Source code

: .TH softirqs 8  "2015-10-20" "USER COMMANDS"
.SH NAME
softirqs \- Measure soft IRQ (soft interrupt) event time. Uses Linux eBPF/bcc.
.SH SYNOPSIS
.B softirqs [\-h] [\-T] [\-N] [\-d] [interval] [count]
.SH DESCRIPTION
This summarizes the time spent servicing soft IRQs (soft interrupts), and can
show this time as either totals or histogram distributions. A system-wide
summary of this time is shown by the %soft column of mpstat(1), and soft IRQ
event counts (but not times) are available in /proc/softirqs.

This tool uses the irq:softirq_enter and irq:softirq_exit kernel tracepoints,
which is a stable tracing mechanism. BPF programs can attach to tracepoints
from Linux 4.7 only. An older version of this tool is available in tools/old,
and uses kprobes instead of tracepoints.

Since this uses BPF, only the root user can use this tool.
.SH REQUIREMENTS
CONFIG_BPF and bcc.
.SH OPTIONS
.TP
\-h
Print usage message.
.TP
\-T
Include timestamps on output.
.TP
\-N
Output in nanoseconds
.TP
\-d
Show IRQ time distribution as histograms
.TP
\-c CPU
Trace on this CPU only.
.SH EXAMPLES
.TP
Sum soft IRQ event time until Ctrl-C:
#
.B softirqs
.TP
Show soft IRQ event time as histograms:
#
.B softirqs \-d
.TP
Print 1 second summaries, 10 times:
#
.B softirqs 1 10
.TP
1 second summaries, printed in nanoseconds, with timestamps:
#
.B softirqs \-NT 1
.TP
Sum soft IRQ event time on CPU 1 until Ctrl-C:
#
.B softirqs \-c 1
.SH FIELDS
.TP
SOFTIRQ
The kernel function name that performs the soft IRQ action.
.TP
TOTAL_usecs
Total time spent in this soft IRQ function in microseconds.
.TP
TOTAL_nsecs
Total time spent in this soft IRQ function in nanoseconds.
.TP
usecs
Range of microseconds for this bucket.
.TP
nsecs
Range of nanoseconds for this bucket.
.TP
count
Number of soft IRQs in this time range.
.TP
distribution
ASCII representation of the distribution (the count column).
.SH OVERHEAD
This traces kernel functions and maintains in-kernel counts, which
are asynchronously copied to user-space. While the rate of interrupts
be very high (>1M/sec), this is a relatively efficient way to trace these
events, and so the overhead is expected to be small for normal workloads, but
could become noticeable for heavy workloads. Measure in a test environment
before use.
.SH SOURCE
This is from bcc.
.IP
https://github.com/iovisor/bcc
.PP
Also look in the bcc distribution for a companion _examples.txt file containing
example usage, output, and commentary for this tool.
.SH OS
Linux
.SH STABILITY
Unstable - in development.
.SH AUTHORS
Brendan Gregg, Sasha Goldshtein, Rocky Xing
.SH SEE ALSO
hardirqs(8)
---
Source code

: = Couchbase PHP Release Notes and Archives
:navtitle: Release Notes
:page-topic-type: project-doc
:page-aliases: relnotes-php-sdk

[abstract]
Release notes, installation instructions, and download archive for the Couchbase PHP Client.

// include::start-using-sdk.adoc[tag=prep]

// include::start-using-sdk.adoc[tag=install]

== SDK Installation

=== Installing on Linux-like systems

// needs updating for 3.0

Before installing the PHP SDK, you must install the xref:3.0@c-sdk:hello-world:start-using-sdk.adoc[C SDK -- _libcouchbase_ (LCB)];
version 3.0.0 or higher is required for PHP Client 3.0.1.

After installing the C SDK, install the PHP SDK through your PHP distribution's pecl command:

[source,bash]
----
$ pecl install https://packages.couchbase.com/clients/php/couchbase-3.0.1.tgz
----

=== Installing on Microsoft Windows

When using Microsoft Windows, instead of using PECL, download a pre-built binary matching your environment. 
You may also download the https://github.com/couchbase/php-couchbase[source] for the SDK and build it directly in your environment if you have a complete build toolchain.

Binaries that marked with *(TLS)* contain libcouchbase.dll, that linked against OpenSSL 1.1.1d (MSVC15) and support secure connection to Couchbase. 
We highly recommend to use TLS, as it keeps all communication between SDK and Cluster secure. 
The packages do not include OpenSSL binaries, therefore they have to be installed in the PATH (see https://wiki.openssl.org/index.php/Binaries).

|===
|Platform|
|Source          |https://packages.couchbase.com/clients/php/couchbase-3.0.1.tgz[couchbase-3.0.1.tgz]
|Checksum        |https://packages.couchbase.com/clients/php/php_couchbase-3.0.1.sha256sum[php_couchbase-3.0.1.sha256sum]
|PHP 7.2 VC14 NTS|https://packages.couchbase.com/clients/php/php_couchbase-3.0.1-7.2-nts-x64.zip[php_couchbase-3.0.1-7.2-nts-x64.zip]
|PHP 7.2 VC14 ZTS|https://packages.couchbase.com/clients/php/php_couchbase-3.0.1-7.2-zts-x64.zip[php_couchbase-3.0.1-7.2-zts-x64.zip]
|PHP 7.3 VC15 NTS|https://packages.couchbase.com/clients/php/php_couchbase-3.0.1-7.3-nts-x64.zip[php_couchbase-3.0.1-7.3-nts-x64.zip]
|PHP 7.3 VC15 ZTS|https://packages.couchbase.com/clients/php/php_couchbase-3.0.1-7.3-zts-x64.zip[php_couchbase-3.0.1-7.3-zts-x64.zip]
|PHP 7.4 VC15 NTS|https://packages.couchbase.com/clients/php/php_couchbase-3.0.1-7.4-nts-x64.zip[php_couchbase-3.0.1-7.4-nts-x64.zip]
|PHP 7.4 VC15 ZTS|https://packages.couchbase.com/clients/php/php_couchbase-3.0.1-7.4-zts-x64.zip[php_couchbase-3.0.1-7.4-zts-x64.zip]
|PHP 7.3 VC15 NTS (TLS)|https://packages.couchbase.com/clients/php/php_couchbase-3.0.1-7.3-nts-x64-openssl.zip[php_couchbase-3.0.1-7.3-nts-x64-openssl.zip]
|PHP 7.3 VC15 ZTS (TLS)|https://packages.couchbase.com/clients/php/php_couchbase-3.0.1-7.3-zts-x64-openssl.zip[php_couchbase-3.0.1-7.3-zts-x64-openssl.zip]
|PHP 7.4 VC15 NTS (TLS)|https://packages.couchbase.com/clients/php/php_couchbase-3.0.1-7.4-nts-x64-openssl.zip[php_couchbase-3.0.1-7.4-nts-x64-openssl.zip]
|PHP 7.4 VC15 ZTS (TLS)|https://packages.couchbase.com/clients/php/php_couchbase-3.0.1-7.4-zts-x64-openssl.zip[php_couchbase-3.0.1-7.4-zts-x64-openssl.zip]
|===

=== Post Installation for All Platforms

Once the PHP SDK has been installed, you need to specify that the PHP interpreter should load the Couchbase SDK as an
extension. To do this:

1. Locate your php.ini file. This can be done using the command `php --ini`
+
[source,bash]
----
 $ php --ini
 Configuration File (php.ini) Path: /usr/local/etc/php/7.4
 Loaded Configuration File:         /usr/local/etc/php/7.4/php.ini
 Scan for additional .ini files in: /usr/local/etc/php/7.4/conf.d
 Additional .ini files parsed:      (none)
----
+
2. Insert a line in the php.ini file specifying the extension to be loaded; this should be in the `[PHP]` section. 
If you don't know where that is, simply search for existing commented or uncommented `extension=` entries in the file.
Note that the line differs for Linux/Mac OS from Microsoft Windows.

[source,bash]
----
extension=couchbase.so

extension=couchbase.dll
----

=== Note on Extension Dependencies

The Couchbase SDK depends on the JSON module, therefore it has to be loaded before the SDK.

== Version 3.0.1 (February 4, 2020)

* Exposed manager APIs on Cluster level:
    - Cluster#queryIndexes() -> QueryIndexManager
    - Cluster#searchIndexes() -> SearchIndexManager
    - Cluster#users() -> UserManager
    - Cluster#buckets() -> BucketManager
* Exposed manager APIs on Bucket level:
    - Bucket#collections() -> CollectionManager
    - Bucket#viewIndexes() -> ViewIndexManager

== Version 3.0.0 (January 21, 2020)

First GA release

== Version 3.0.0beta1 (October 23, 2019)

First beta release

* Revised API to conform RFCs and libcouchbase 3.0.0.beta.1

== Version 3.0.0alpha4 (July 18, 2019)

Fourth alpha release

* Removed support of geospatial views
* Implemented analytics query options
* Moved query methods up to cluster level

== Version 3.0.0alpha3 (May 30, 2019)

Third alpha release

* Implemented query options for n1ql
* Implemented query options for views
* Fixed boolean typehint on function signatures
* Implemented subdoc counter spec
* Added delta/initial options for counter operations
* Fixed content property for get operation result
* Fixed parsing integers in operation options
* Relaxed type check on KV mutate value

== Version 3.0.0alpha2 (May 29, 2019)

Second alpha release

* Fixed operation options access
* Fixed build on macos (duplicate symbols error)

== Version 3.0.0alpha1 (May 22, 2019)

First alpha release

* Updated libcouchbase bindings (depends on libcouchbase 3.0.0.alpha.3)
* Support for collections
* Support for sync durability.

» **Work task**: Tally how many lines of the listing above include the string "instead", and report that figure by itself.

» **Response box**: 2